Custom Insights

How deeply does the Alert Insights Bot analyse?

The Alert Insights visible after installing the Slack bot are a result of in-depth analysis of the bot messages received in the respective alert channels.

In addition the generic modules to extract relevant context, there are custom modules written to analyse alerts from the following tools:

Datadog:

Datadog is a popular full stack Observability platform, with teams often relying on Datadog for their critical alerts on different data types like APM metric data, infrastructure metrics, et. al. For all the monitors that trigger alerts to your team, here are some custom insights that will be visible in Alert Insights dashboard:

  • Distribution of alerts by "monitor"
  • Count of alerts, distributed by "service" , "env" (E.g. 10 most frequent services across all alerts)

Sentry:

Your Sentry alerts can typically be due to same issue repeating itself or a new issue coming up. Irrespective, knowing what are the most common culprits across all issues received can help prioritise tech debt on certain culprits/endpoints.
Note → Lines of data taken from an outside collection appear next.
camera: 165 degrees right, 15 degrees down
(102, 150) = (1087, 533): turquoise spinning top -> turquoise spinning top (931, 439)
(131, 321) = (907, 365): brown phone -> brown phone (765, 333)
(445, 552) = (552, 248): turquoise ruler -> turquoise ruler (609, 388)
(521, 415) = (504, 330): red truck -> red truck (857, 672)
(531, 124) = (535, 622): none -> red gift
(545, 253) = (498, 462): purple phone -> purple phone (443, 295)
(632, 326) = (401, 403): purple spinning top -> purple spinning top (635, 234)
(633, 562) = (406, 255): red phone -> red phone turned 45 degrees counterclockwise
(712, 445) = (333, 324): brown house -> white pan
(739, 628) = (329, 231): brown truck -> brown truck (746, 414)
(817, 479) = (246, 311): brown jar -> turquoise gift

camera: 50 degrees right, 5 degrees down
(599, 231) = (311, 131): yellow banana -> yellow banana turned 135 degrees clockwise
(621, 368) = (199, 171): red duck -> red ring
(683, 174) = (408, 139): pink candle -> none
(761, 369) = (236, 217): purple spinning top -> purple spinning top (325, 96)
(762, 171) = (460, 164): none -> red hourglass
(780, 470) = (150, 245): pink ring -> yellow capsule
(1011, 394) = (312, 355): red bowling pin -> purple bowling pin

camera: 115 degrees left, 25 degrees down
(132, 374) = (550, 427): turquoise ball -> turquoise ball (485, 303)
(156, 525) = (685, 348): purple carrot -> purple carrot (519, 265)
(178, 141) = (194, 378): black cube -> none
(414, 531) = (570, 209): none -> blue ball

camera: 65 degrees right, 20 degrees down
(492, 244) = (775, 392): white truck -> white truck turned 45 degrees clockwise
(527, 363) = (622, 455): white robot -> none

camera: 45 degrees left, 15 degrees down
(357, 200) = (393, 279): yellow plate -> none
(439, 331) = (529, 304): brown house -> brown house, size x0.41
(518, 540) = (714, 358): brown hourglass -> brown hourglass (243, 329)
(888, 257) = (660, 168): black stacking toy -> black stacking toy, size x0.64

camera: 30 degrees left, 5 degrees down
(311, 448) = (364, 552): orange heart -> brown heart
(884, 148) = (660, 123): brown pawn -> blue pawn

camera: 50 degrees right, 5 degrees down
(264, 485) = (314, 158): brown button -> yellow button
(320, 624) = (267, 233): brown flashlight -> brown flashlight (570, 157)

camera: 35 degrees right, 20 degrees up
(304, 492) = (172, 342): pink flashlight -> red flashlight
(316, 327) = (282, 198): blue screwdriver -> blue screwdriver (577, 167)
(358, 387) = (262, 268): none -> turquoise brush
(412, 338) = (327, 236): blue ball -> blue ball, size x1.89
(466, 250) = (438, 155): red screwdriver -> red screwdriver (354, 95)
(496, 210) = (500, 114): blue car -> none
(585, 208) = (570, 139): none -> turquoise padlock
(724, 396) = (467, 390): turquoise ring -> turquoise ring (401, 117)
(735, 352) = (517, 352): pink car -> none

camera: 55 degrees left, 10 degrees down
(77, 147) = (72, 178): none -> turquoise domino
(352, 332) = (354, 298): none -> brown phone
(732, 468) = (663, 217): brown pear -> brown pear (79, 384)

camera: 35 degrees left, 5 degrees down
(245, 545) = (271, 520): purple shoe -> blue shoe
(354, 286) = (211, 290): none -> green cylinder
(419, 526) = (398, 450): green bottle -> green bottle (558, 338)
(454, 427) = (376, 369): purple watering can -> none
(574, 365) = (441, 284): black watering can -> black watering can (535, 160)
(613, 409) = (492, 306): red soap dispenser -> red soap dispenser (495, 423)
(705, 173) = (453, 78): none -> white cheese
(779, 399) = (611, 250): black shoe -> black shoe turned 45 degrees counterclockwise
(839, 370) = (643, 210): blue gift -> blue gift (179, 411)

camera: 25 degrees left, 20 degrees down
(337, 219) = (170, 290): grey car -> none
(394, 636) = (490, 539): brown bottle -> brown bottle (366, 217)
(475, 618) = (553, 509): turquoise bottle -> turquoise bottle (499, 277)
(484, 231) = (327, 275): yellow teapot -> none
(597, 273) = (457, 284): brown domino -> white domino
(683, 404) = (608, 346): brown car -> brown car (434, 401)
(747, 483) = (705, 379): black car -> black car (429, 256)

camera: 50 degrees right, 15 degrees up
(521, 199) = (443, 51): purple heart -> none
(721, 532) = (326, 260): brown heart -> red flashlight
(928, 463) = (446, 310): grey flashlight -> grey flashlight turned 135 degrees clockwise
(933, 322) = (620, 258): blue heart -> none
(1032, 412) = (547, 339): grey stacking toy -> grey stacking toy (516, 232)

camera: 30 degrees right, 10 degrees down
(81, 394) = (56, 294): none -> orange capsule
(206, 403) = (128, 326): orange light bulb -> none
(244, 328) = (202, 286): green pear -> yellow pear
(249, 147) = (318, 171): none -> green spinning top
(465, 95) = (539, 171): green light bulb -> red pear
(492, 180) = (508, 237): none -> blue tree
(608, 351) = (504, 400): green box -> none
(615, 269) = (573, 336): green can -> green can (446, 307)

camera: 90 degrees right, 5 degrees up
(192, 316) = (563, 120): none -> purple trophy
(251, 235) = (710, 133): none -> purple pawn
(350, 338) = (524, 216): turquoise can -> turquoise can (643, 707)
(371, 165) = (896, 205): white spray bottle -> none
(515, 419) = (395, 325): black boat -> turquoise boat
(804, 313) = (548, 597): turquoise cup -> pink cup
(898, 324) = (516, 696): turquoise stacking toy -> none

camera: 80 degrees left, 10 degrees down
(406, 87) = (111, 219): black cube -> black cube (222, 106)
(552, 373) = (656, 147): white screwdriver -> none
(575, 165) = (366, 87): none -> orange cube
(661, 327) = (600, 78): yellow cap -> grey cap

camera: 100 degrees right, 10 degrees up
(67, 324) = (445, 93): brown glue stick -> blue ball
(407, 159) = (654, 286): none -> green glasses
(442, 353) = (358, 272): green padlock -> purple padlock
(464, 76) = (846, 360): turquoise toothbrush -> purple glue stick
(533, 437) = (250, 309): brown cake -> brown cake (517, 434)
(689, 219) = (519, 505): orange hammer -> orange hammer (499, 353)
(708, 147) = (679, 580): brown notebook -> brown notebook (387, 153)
  • Distribution of alerts by "issue_id"
  • Count of alerts, distributed by "project", "culprit" (E.g. 10 most frequent culprits across all alerts)

New Relic:

New Relic is a popular full stack Observability platform. For all your New Relic triggered incidents, here are some custom insights that will be visible:

  • Distribution of alerts by "policy", "condition"
  • Count of alerts, distributed by "impacted_entity", "env" (E.g. 10 most frequent entities across all alerts)

Coralogix:

Users frequently rely on alert rules created on top of the logs. If you are using Coralogix for creating such alerts, you will be able to also visualise:

  • Distribution of alerts by "application", "subsystem"
  • Count of alerts, distributed by "alert query" (E.g. 10 most frequent queries across all alerts)

Prometheus_AlertManager:

Prometheus AlertManager simplifies alert management through its effective handling of alerts sent by client applications such as the Prometheus server. Key insights available in Doctor Droid Alert Insights dashboard include:

  • Alert Classification: Alerts are classified by multiple dimensions such as alertname, device, job, container, endpoint, cluster, namespace, pod, and service. This classification helps in pinpointing the source and nature of noisy alerts, facilitating quicker updation of alert configurations.

Grafana_AlertManager:

Grafana AlertManager is the commonly adopter alert manager for Grafana users. With respect to the noise generated via Grafana managed alerts, you will be able to read following in Doctor Droid Alert Insights dashboard:

  • Distribution of alert volume by "alertname", "service", "metric". These details are crucial for understanding the scope and impact of an issue, assisting in the prioritization and troubleshooting process.

Robusta:

Robusta extends Kubernetes and Prometheus monitoring with its automated incident response solutions. For alerts triggered from Robusta, users can expect insights like:

  • Similar to Prometheus, alerts classification by "alertname", "device", "job", "container", "endpoint", "cluster", "namespace", "pod", and "service"**. This comprehensive categorization aids in a detailed analysis and quicker mitigation of issues.

AWS Cloudwatch Alarms:

AWS CloudWatch Alarms provide insights for efficiently monitoring AWS resources and applications. To help make alerts more actionable, in Doctor Droid Alert Insights dashboard you can see:

  • Distribution of alerts by "alarm_name", "metric_name", "cache_cluster_id", "cache_node_id", "error", "DBInstanceIdentifier"

GCP Monitoring Alarms:

GCP Monitoring Alarms allow for the monitoring of Google Cloud resources and applications with clarity. Insights provided include:

  • Distribution of alerts by "resource" and "metric_name".

PagerDuty Incidents:

PagerDuty incidents enables streamlining & smooth mapping of an alert to a relevant team & slack channel. Insights provided include:

  • Distribution of incidents by "title", "team", "service" or any other tag.

Opsgenie Incidents:

Opsgenie incidents enables streamlining & smooth mapping of an alert to a relevant team & slack channel. Insights provided include:

  • Distribution of incidents by "title", "team", "service" or any other tag.